While you can find my full space weather event “workflow” in my Beginner’s Guide to Aurora Chasing e-book, generally, when I see a CME has occurred on the Sun, I will go through the following motions:
- Check solar imagery (i.e., EUV and coronagraph) of the event to see if it “passes the eye test.” Sometimes it’s nice to actually observe the CME on the Sun and in the coronagraph imagery to add context to the models. I will also check whether the CME was a full or partial halo and if any direction has more ejecta. In other words, is the CME Earth-directed, and is all of it heading at us, or just some of it? Since I have been looking at CMEs for quite some time and have even written papers on CME modeling, I have a trained eye for analyzing these images, but if you find it too difficult, just skip this step and move to the next.
- Check the HUXt forecast. Make a note of the impact time and the uncertainty. It’s important to also convert the impact time from UTC to your local time zone. I use a time converter app to help me. If the CME impact has a low velocity (300-600 km/s), it likely won’t cause as much of a disturbance as one with a high velocity (600+ km/s). How strong the CME is predicted to be and the arrival time uncertainty and model confidence % will determine how excited I get about an event.
- Check what other people are saying. HUXt is just one model. NASA and NOAA release their own models along with other groups. It’s helpful to not only get the spread of arrival times for one model, but the “spread of spreads” across many models. The NASA Coordinated Community Modeling Center (CCMC) has a CME Scoreboard where different space weather offices and research groups can upload their models of CMEs in real-time. You can then see how well different groups agree with each other. Arrival time uncertainties and model confidence percentages are also given by some of these other models.
- Check the NOAA SWPC forecast discussions and 3-day geomagnetic outlook and Kp forecast. This tells me how strong the CME(s) may be when it reaches Earth (according to the NOAA SWPC modeling efforts, at least). Of course, Kp is not an indicator of potential auroral strength, but I will get more excited about a Kp 8 watch than a Kp 5 watch, for example. If you don’t know the limitations of Kp, read my beginner’s guide e-book or check out my aurora forecasting blog post.
- Check other data sources like solar wind parameters at L1 (e.g., ACE EPAM low energy particles) to detect the shock passage of the CME. I start doing this on the early end of the +/- error bar in arrival time. When the CME arrives, then I kick into aurora monitoring mode and get ready to go out chasing! If the CME does not arrive after the end of the arrival time window, including uncertainty, then I will conclude a “miss” and not prepare for any passage of that particular CME.
With all this information, I hope HUXt becomes a part of your aurora chasing workflow and you understand a bit more about how CMEs are modeled and their uncertainties. It’s important to realize the difficulty of generating accurate space weather forecasts and how to interpret CME models. The more you understand about what’s “under the hood” of geomagnetic activity forecasts and solar storm predictions, the more prepared you will be for aurora action when CMEs arrive at Earth.

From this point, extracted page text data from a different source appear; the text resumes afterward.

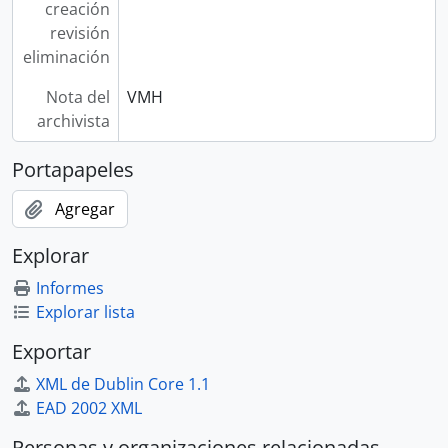
creación
revisión
eliminación
Nota del
VMH
archivista
Portapapeles
Agregar
Explorar
Informes
Explorar lista
Exportar
XML de Dublin Core 1.1
EAD 2002 XML
Personas y organizaciones relacionadas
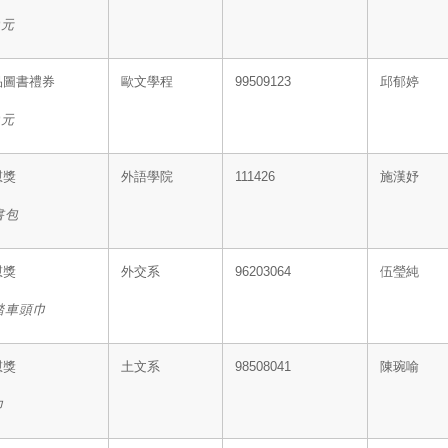
0
元
品圖書禮券
歐文學程
99509123
邱郁婷
0
元
慰獎
外語學院
111426
施漢妤
書包
慰獎
外交系
96203064
伍瑩純
踏車頭巾
慰獎
土文系
98508041
陳琬喻
巾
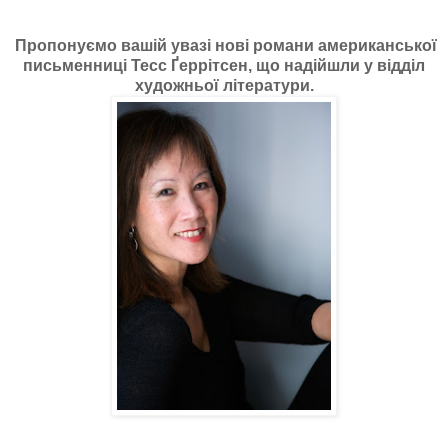
Пропонуємо вашій увазі нові романи американської
письменниці Тесс Ґеррітсен, що надійшли у відділ
художньої літератури.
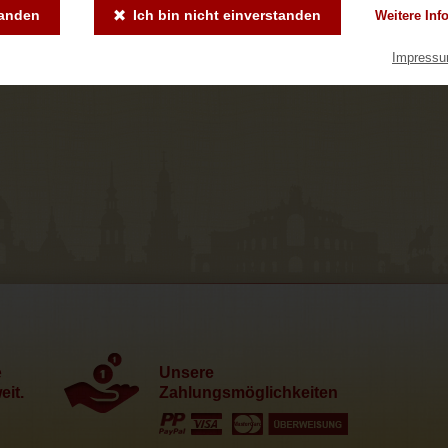
tanden
Ich bin nicht einverstanden
Weitere Inf
Impress
e
Unsere
it.
Zahlungsmöglichkeiten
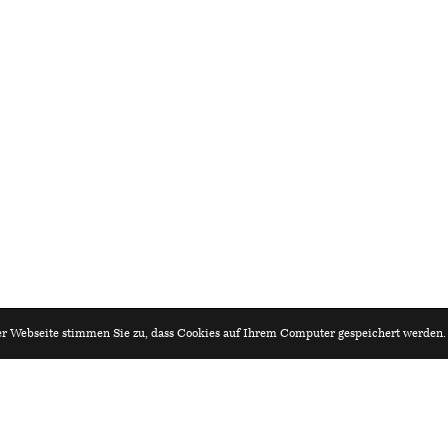
r Webseite stimmen Sie zu, dass Cookies auf Ihrem Computer gespeichert werden
iv.ch
Architekturagenda.ch
kt und Projektleiter im Hoch-/
u 100%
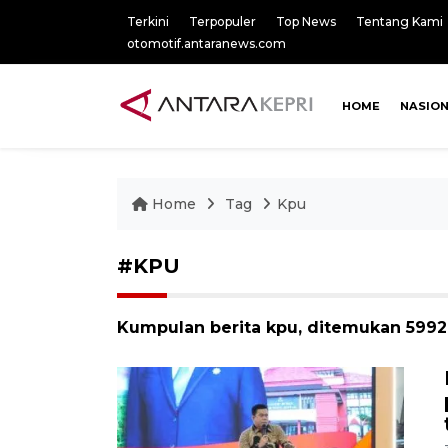
Terkini
Terpopuler
Top News
Tentang Kami
otomotif.antaranews.com
HOME
NASIO
Home
Tag
Kpu
#KPU
Kumpulan berita kpu, ditemukan 5992 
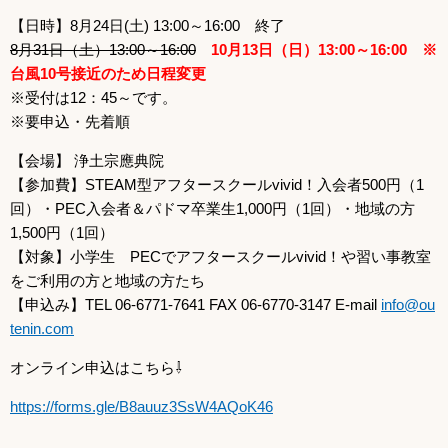
【日時】8月24日(土) 13:00～16:00 終了
8月31日（土）13:00～16:00
10月13日（日）13:00～16:00 ※
台風10号接近のため日程変更
※受付は12：45～です。
※要申込・先着順
【会場】 浄土宗應典院
【参加費】STEAM型アフタースクールvivid！入会者500円（1
回）・PEC入会者＆パドマ卒業生1,000円（1回）・地域の方
1,500円（1回）
【対象】小学生 PECでアフタースクールvivid！や習い事教室
をご利用の方と地域の方たち
【申込み】TEL 06-6771-7641 FAX 06-6770-3147 E-mail
info@ou
tenin.com
オンライン申込はこちら⇩
https://forms.gle/B8auuz3SsW4AQoK46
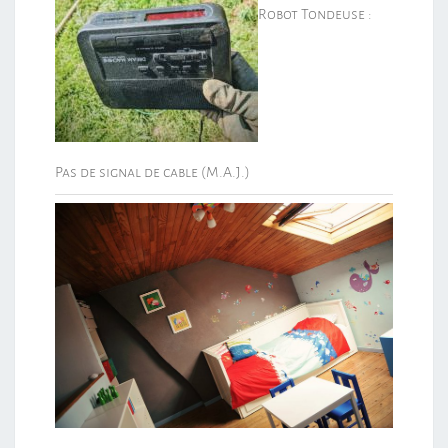
Robot Tondeuse :
Pas de signal de cable (M.A.J.)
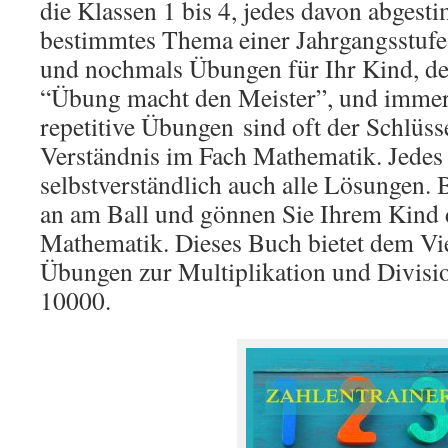
die Klassen 1 bis 4, jedes davon abgest
bestimmtes Thema einer Jahrgangsstuf
und nochmals Übungen für Ihr Kind, de
“Übung macht den Meister”, und immer
repetitive Übungen
sind oft der Schlüss
Verständnis im Fach Mathematik. Jedes
selbstverständlich auch alle Lösungen.
an am Ball und gönnen Sie Ihrem Kind 
Mathematik. Dieses Buch bietet dem Vie
Übungen zur Multiplikation und Divisi
10000.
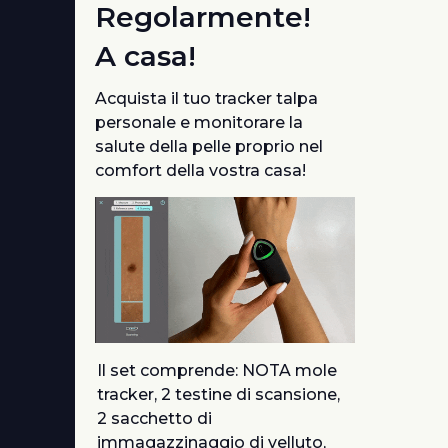
Regolarmente!
A casa!
Acquista il tuo tracker talpa
personale e monitorare la
salute della pelle proprio nel
comfort della vostra casa!
Il set comprende: NOTA mole
tracker, 2 testine di scansione,
2 sacchetto di
immagazzinaggio di velluto,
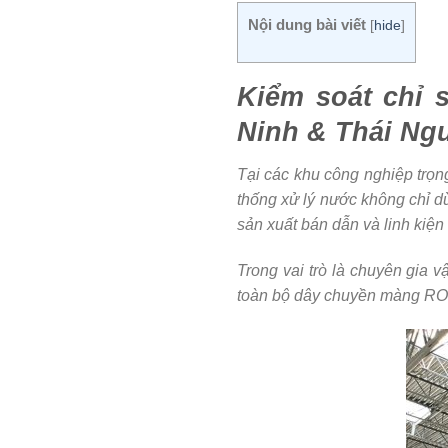
Nội dung bài viết
[
hide
]
Kiểm soát chỉ s
Ninh & Thái Ngu
Tại các khu công nghiệp tr
thống xử lý nước không chỉ d
sản xuất bán dẫn và linh kiện 
Trong vai trò là chuyên gia v
toàn bộ dây chuyền màng RO và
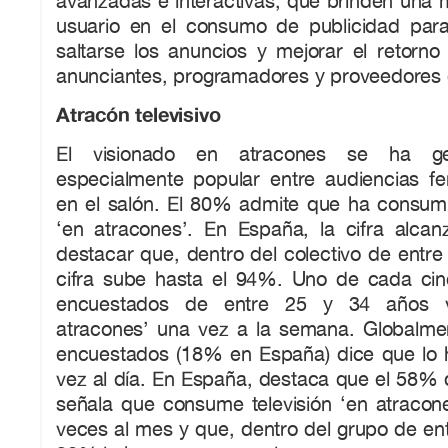
avanzadas e interactivas, que brinden una m
usuario en el consumo de publicidad para
saltarse los anuncios y mejorar el retorno
anunciantes, programadores y proveedores d
Atracón televisivo
El visionado en atracones se ha ge
especialmente popular entre audiencias f
en el salón. El 80% admite que ha consumi
‘en atracones’. En España, la cifra alc
destacar que, dentro del colectivo de entre
cifra sube hasta el 94%. Uno de cada cin
encuestados de entre 25 y 34 años ve
atracones’ una vez a la semana. Globalme
encuestados (18% en España) dice que lo
vez al día. En España, destaca que el 58% 
señala que consume televisión ‘en atracon
veces al mes y que, dentro del grupo de ent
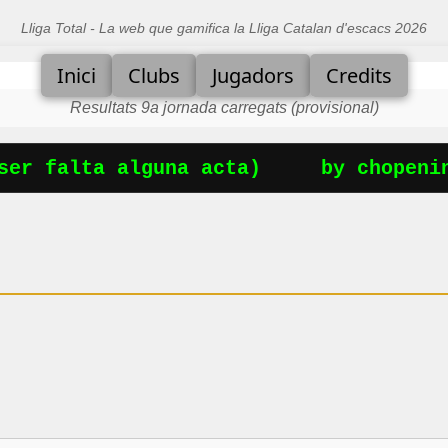
Lliga Total - La web que gamifica la Lliga Catalan d'escacs 2026
Inici
Clubs
Jugadors
Credits
Resultats 9a jornada carregats (provisional)
er falta alguna acta)
by chopening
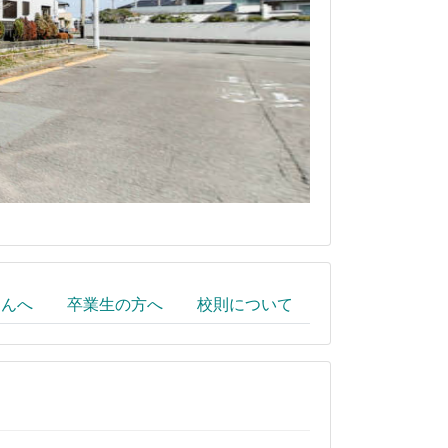
さんへ
卒業生の方へ
校則について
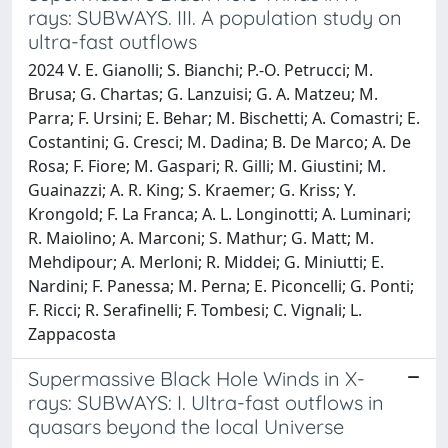
rays: SUBWAYS. III. A population study on
ultra-fast outflows
2024 V. E. Gianolli; S. Bianchi; P.-O. Petrucci; M.
Brusa; G. Chartas; G. Lanzuisi; G. A. Matzeu; M.
Parra; F. Ursini; E. Behar; M. Bischetti; A. Comastri; E.
Costantini; G. Cresci; M. Dadina; B. De Marco; A. De
Rosa; F. Fiore; M. Gaspari; R. Gilli; M. Giustini; M.
Guainazzi; A. R. King; S. Kraemer; G. Kriss; Y.
Krongold; F. La Franca; A. L. Longinotti; A. Luminari;
R. Maiolino; A. Marconi; S. Mathur; G. Matt; M.
Mehdipour; A. Merloni; R. Middei; G. Miniutti; E.
Nardini; F. Panessa; M. Perna; E. Piconcelli; G. Ponti;
F. Ricci; R. Serafinelli; F. Tombesi; C. Vignali; L.
Zappacosta
Supermassive Black Hole Winds in X-
rays: SUBWAYS: I. Ultra-fast outflows in
quasars beyond the local Universe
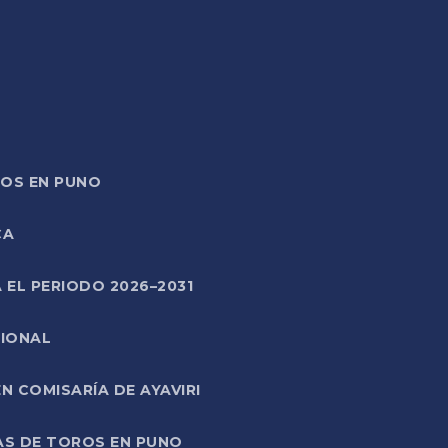
TOS EN PUNO
CA
 EL PERIODO 2026–2031
CIONAL
 COMISARÍA DE AYAVIRI
AS DE TOROS EN PUNO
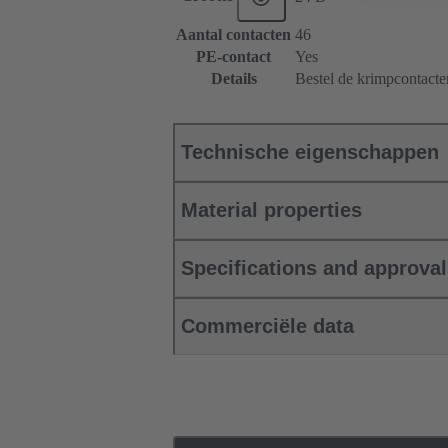
Aantal contacten
46
PE-contact
Yes
Details
Bestel de krimpcontacten
Technische eigenschappen
Material properties
Specifications and approva
Commerciële data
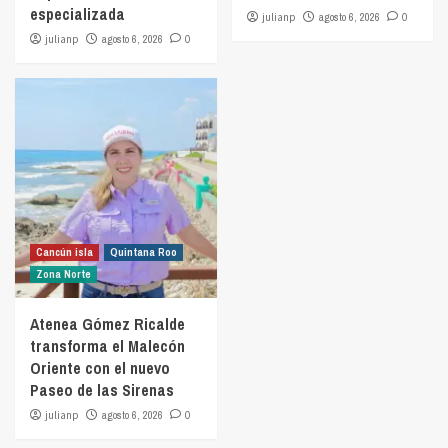
especializada
julianp
agosto 6, 2026
0
julianp
agosto 6, 2026
0
Cancún isla
Quintana Roo
Zona Norte
Atenea Gómez Ricalde
transforma el Malecón
Oriente con el nuevo
Paseo de las Sirenas
julianp
agosto 6, 2026
0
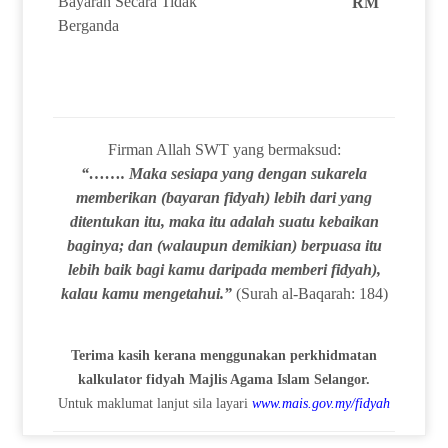
Bayaran Secara Tidak
RM
Berganda
Firman Allah SWT yang bermaksud:
“……. Maka sesiapa yang dengan sukarela
memberikan (bayaran fidyah) lebih dari yang
ditentukan itu, maka itu adalah suatu kebaikan
baginya; dan (walaupun demikian) berpuasa itu
lebih baik bagi kamu daripada memberi fidyah),
kalau kamu mengetahui.”
(Surah al-Baqarah: 184)
Terima kasih kerana menggunakan perkhidmatan
kalkulator fidyah Majlis Agama Islam Selangor.
Untuk maklumat lanjut sila layari
www.mais.gov.my/fidyah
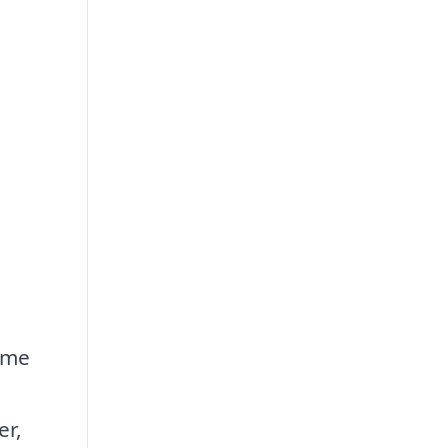
omme
er,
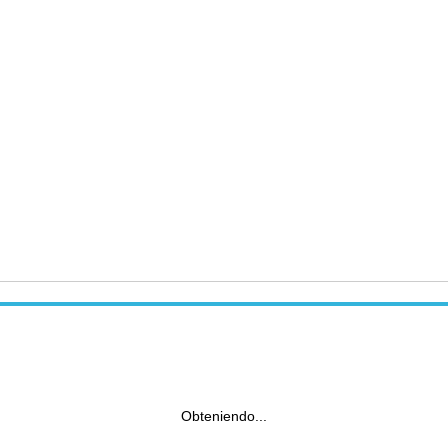
Obteniendo...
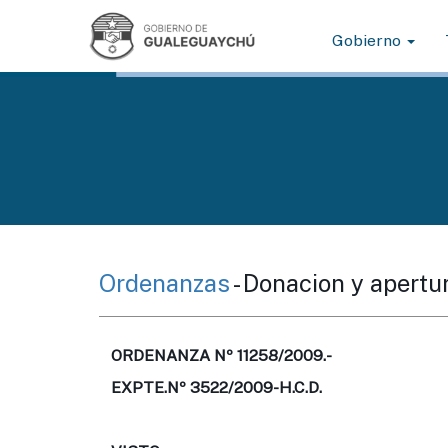
Gobierno
Ordenanzas
- Donacion y apertur
ORDENANZA Nº 11258/2009.-
EXPTE.Nº 3522/2009-H.C.D.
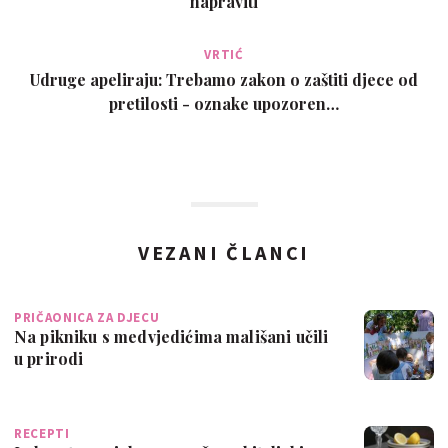
napraviti
VRTIĆ
Udruge apeliraju: Trebamo zakon o zaštiti djece od
pretilosti - oznake upozoren…
VEZANI ČLANCI
PRIČAONICA ZA DJECU
Na pikniku s medvjedićima mališani učili
u prirodi
RECEPTI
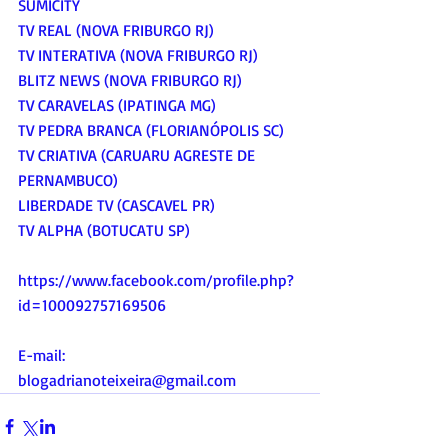
SUMICITY
TV REAL (NOVA FRIBURGO RJ)
TV INTERATIVA (NOVA FRIBURGO RJ)
BLITZ NEWS (NOVA FRIBURGO RJ)
TV CARAVELAS (IPATINGA MG)
TV PEDRA BRANCA (FLORIANÓPOLIS SC)
TV CRIATIVA (CARUARU AGRESTE DE 
PERNAMBUCO)
LIBERDADE TV (CASCAVEL PR)
TV ALPHA (BOTUCATU SP)
https://www.facebook.com/profile.php?
id=100092757169506
E-mail:
blogadrianoteixeira@gmail.com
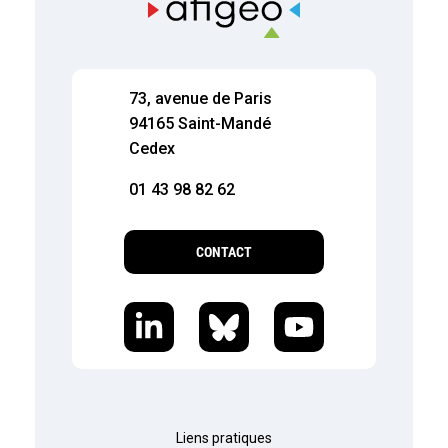
73, avenue de Paris
94165 Saint-Mandé
Cedex
01 43 98 82 62
CONTACT
Liens pratiques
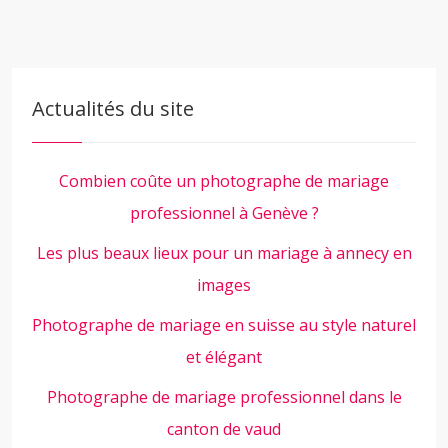
Actualités du site
Combien coûte un photographe de mariage
professionnel à Genève ?
Les plus beaux lieux pour un mariage à annecy en
images
Photographe de mariage en suisse au style naturel
et élégant
Photographe de mariage professionnel dans le
canton de vaud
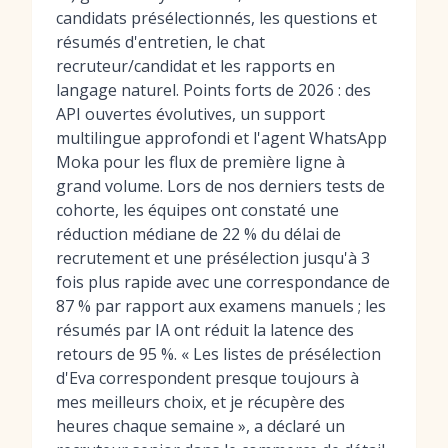
candidats présélectionnés, les questions et
résumés d'entretien, le chat
recruteur/candidat et les rapports en
langage naturel. Points forts de 2026 : des
API ouvertes évolutives, un support
multilingue approfondi et l'agent WhatsApp
Moka pour les flux de première ligne à
grand volume. Lors de nos derniers tests de
cohorte, les équipes ont constaté une
réduction médiane de 22 % du délai de
recrutement et une présélection jusqu'à 3
fois plus rapide avec une correspondance de
87 % par rapport aux examens manuels ; les
résumés par IA ont réduit la latence des
retours de 95 %. « Les listes de présélection
d'Eva correspondent presque toujours à
mes meilleurs choix, et je récupère des
heures chaque semaine », a déclaré un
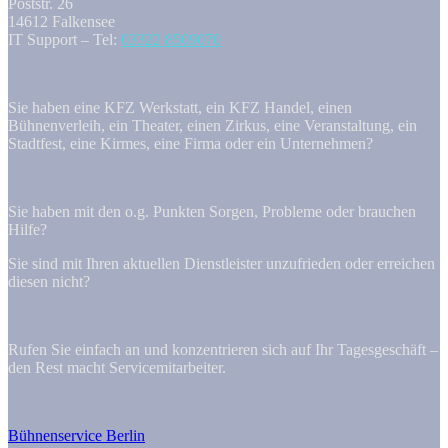
Poststr. 26
14612 Falkensee
IT Support – Tel:
03322 8509070
Sie haben eine KFZ Werkstatt, ein KFZ Handel, einen
Bühnenverleih, ein Theater, einen Zirkus, eine Veranstaltung, ein
Stadtfest, eine Kirmes, eine Firma oder ein Unternehmen?
Sie haben mit den o.g. Punkten Sorgen, Probleme oder brauchen
Hilfe?
Sie sind mit Ihren aktuellen Dienstleister unzufrieden oder erreichen
diesen nicht?
Rufen Sie einfach an und konzentrieren sich auf Ihr Tagesgeschäft –
den Rest macht Servicemitarbeiter.
Bühnenservice Berlin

This blog post was written by Vincent E. Ledvina with the HUXt tutorial mostly written by Dr. Tanya E. Melnik, Christian L. Harris, Margaret Sonnemann and Dr. Mathew J. Owens.
1 comment
Thanks a lot for these excellent explanations to you and the rest of collaborators! Beyond being a tool for aurora chasing, it is an interesting opportunity to better understand solar weather, which I find quite fascinating. Effective dissemination for complex scientific questions is not easy but you do a great job!